Software applications pose legal and security risks to organizations, given that licensing restrictions are easy to overlook and much data is transferred between machines by software. In order to keep a company free of illegal software, especially risky in the face of publisher audits, internal auditors should ensure that IT is responsible for installation and removal of software and that software meant to remain on particular machines is not re-used elsewhere. Controlled purchasing and installation of software keeps track of all software being placed on a company’s machines, and regular audits expose unauthorized software and lead to its source.

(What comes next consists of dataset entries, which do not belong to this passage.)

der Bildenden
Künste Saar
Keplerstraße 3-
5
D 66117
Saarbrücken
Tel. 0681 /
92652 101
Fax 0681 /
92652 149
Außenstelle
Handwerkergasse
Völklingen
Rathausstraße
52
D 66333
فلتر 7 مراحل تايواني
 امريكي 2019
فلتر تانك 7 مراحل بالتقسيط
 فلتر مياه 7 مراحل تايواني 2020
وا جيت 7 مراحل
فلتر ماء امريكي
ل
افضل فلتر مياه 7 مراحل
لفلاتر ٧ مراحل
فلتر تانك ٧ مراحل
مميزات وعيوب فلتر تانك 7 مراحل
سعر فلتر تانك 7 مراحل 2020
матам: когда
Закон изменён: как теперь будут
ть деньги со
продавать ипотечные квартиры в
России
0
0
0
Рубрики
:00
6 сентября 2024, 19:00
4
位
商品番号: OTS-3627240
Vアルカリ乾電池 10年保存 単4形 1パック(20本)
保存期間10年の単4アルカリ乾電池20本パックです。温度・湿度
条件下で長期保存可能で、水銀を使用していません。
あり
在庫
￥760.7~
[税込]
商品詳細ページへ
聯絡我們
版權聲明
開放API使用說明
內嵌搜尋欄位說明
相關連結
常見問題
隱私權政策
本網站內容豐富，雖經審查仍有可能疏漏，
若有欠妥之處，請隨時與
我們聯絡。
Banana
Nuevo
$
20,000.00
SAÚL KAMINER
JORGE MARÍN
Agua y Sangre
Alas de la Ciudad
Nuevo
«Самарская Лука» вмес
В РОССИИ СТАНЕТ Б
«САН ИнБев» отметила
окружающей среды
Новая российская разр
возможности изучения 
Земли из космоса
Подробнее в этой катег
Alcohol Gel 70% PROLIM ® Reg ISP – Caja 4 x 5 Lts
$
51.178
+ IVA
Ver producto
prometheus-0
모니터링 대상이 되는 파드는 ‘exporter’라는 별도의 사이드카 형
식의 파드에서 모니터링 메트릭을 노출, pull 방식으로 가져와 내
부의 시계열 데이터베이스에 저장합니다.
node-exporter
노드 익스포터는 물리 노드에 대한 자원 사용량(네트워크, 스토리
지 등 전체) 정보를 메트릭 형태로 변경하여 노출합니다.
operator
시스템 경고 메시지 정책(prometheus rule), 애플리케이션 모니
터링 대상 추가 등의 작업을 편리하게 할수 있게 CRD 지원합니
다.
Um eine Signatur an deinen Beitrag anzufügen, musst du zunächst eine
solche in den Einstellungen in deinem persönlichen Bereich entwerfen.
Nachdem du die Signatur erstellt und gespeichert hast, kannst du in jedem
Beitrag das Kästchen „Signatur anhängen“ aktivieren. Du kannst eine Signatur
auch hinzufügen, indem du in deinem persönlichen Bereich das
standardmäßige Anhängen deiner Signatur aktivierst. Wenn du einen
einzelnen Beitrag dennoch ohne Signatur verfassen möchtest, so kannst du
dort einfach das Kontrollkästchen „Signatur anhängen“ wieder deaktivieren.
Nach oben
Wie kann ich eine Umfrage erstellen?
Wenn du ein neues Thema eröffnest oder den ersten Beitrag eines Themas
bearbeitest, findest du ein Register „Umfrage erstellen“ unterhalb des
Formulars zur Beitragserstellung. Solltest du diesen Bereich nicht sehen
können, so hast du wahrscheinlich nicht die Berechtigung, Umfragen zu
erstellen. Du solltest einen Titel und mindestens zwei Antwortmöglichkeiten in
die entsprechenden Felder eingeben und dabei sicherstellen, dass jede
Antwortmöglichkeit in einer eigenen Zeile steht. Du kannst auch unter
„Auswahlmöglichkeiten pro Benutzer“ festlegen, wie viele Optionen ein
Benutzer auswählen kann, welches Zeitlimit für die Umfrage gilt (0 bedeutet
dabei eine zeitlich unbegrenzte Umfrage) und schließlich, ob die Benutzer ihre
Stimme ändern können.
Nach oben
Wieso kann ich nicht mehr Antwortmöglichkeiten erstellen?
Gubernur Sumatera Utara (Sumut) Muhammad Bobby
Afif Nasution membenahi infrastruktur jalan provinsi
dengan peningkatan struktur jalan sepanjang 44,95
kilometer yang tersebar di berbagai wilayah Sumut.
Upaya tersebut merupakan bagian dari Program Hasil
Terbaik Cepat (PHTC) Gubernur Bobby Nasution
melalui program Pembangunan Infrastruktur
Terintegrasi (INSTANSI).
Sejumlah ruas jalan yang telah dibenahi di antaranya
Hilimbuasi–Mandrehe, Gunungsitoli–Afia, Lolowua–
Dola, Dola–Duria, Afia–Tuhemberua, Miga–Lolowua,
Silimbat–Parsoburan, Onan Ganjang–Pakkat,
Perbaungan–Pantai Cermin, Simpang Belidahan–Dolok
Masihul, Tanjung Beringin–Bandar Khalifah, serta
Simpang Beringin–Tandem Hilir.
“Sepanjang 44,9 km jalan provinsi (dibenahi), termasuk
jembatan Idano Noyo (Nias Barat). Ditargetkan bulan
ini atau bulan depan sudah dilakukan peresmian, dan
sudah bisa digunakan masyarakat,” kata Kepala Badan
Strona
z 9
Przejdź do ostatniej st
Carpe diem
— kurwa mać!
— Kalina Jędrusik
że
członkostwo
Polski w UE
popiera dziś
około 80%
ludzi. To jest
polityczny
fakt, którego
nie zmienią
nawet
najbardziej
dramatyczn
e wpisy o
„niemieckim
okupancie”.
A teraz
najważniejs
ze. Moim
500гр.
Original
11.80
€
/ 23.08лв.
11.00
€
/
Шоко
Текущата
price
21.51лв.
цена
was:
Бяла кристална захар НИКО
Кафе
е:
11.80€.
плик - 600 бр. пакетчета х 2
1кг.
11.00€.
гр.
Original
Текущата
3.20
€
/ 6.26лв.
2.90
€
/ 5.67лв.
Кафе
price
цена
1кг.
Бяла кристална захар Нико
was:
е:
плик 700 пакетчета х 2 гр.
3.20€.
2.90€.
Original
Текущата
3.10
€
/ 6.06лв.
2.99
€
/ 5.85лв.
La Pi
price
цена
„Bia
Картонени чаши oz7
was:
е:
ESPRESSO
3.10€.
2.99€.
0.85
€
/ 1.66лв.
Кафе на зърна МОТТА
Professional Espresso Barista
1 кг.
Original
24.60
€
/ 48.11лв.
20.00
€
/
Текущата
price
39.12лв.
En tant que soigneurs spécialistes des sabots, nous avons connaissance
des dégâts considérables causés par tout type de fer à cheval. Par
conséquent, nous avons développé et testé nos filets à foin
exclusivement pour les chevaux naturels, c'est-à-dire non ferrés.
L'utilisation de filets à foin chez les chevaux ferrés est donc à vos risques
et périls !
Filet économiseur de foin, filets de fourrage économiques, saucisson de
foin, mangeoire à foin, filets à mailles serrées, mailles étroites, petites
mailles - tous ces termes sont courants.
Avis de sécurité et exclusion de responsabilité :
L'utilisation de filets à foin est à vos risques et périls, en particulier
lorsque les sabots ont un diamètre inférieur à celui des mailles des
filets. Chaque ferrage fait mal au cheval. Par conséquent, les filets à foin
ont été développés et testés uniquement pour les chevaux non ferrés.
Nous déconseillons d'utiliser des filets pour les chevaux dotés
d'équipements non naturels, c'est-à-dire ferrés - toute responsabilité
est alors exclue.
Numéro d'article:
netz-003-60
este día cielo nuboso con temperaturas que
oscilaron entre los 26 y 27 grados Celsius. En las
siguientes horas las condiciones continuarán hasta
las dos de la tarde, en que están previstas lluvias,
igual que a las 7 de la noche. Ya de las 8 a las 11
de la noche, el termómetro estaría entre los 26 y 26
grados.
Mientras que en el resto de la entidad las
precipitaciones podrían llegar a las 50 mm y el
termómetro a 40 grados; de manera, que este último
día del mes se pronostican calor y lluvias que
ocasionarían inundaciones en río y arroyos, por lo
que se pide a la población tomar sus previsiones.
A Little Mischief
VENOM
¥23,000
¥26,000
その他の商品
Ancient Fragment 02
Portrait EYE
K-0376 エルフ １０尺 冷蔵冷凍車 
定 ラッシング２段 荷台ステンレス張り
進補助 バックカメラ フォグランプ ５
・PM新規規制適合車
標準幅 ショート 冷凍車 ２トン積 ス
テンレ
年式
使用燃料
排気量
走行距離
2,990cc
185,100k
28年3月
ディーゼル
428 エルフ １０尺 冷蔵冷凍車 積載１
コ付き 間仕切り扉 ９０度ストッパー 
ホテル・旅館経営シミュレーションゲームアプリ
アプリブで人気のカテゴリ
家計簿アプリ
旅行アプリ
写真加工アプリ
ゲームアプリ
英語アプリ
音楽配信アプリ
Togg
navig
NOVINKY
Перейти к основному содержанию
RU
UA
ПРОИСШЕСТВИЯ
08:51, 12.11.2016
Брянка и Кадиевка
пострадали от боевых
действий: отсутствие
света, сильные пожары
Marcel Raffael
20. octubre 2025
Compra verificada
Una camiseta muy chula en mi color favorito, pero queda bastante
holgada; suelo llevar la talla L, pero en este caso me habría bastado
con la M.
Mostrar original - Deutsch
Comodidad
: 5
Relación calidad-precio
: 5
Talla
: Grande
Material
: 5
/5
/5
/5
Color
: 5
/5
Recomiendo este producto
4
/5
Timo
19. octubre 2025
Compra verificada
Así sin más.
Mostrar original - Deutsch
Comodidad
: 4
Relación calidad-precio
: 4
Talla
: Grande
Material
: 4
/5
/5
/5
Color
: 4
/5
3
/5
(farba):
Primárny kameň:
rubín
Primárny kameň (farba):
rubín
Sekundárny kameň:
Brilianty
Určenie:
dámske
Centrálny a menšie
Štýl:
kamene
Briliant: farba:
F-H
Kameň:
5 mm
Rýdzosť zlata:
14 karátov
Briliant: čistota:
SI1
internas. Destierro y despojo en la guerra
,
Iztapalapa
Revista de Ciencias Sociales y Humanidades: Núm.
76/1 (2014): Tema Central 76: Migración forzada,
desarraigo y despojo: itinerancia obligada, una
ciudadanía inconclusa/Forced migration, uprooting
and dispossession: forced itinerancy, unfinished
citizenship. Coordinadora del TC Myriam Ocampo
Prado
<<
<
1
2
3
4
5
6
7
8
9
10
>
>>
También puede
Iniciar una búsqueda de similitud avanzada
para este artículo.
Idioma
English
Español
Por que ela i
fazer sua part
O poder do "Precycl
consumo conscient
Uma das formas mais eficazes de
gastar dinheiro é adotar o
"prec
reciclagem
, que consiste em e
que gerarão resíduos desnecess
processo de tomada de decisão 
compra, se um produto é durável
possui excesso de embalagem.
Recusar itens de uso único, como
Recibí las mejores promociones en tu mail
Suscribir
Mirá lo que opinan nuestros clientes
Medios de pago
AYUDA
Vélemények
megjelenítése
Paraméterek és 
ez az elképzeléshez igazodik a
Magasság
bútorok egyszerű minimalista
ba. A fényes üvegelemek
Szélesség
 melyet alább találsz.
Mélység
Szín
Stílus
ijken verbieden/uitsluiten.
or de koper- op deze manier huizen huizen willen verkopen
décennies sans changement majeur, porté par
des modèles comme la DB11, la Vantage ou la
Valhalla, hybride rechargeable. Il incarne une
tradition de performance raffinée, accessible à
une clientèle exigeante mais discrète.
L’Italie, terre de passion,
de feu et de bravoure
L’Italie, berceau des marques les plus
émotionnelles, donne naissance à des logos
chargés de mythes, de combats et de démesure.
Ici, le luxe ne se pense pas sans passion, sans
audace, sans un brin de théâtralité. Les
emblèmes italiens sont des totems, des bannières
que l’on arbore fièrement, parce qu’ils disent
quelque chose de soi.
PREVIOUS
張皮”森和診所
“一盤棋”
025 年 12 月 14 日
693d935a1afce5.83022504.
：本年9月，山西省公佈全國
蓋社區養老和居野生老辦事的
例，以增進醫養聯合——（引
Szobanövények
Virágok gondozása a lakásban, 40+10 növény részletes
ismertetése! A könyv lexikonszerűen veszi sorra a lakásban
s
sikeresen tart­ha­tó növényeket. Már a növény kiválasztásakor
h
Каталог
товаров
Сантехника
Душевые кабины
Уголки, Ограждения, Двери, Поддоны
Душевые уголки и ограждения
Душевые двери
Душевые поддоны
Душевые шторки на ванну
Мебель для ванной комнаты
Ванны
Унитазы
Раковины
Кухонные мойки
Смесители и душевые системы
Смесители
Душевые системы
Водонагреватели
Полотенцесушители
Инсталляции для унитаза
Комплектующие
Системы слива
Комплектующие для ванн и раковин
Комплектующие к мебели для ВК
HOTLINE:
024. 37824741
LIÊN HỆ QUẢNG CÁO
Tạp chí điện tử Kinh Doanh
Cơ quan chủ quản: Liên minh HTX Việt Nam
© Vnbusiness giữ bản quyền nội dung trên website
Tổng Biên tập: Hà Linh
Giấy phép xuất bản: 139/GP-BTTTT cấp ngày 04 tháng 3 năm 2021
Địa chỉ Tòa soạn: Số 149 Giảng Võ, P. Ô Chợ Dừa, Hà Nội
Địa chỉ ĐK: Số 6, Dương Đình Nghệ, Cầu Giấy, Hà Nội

People pose additional risks in consideration of asset management when they become addicted to counter-productive computer activities, download hacker-enabling files, and share illegal files using their machines. The computer activity of employees should be managed carefully, and clear policies should outline computer use expectations. Technological solutions are also available that limit use and monitor activity.
Software Acquisition and Development
An organization’s purchase of software applications poses risks in terms of its usability, effect on customers, legal issues, and effect on company processes. Software tends to be most expensive when developed within a company with the input of outside consultants, and software intended from its onset to perform its function within the company tends to reduce overall risk and minimize costs. A company must be especially careful when choosing Internet-based applications because the lifespan of software is much shorter due to competition and the speed of development.
Organizations purchasing software must be especially careful with contracts, and a set of criteria against which the software will be developed is instrumental in its assessment by auditors in the end. Contracts should address intellectual property and copyright issues in order to avoid problems such as unexpected royalty fees. Extensive testing and re-testing of software by both technical experts and end users should ensure the performance of both custom-developed and commercially acquired products. Considering the significance of any acquired or developed software in affecting the functions of an organization, an auditor must reflect on basic concerns such as the supplier reputation, former customer opinions, company aims, testing strategies, and customer impact.
A successful internal auditor can take into consideration the multi-faceted and ever-changing nature of technology risks within a company and ensure that measures imposed by management provide both flexibility and restriction where they are necessary to allow for effective and realistic business function. The use of common sense in general audits can lead to significant findings even when compared to complex technical reviews, which yield ineffective results if not supported by a strong foundation.